What do these "grown-up kids" do at their parents' nests? They make sure that their mother has plenty of food when she's warming the eggs that will hatch their new siblings. Later, the older birds ensure that the baby crows have plenty to eat, too.
"Some feed [the babies] more than the parents [do]," says Dr. McGowan. "They take turns watching out for predators or for trouble. They guard each other, and do all the sorts of things that a parent would do." As the babies mature, often they follow their beloved older siblings around.
If you spotted a piece of candy behind the sofa, would you leave it there? Or would you roll up a magazine and use it to try to pull the candy toward you?
Some crows also create tools to grab the things they want, usually food.
New Caledonian crows make tools out of the twigs and the long, prickly edges of the leaves of the tropical pandanus tree, says New Zealander Gavin Hunt. He studies these crows, which live on islands between Australia and Fiji.
Dr. Hunt has discovered that New Caledonian crows have three different designs for tools. They also make two kinds of stick tools - hooked and not hooked.
One crow's tools are very much like another's. That's why Hunt believes young crows learn toolmaking techniques from other crows. He theorizes that the birds must communicate among themselves to share tool design information.
"We [usually] only see this level of tool skill in humans," says Hunt. "New Caledonian crows teach us that in many ways other animals are not so different from us, and we should respect them for their differences and similarities."
Nicholas S. Thompson, psychology professor at Clark University in Worcester, Mass., has studied crow communication for nearly 40 years. He has written that each crow's caws identify that individual bird. That allows other crows to keep track of how many crows are nearby - and which crows they are.
In his book, "Listen to the Crows," Laurence Pringle explains how crows identify themselves. They can make long or short sounds, a certain number of sounds at one time, and pause in between sounds. "The pattern [of caws] is like a name, but a crow doesn't have to keep the same 'name' forever," he writes. "Or maybe they each have a few favorite patterns and switch when crows of similar patterns are nearby."
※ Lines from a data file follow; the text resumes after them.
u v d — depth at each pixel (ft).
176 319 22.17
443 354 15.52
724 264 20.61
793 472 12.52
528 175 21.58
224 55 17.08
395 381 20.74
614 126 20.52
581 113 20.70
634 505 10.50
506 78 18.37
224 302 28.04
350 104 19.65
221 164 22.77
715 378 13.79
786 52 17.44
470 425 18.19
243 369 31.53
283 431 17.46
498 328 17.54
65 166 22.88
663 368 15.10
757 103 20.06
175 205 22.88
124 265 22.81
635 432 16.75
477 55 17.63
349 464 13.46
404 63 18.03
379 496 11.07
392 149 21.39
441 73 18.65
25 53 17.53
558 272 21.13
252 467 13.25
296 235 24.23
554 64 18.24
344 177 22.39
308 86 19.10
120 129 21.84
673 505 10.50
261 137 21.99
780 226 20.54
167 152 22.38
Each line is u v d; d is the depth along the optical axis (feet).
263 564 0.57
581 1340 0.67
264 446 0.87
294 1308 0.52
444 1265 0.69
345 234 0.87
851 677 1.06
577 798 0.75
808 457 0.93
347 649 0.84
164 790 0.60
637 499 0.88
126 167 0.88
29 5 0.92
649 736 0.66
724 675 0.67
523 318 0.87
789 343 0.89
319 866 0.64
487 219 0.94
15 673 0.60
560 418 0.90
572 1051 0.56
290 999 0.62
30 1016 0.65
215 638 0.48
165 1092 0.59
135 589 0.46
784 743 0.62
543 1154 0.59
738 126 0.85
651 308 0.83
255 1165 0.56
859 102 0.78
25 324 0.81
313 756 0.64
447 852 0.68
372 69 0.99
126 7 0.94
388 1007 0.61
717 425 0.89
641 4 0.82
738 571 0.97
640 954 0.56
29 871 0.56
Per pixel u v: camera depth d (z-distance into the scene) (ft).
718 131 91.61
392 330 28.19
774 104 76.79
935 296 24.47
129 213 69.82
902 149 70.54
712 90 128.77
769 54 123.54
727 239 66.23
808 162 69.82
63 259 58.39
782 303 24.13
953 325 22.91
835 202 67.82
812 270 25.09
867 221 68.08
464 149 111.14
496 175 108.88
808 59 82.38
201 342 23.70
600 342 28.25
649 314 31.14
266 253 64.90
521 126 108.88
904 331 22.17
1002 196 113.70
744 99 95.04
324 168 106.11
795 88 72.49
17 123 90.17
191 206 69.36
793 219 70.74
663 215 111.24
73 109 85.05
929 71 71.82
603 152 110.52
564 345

He adds that a slow, unhurried caw means "Everything's fine." But a few quick caws spell "Danger!"
Crows do more than just caw, though. Dr. Thompson writes about their "incredibly complex vocalizations, ranging from yips and coos to growls, rattles, and sniggers." Some of these sounds appear not to be reactions to immediate events. He theorizes that crows may "talk" about things that happened in other locations or at other times.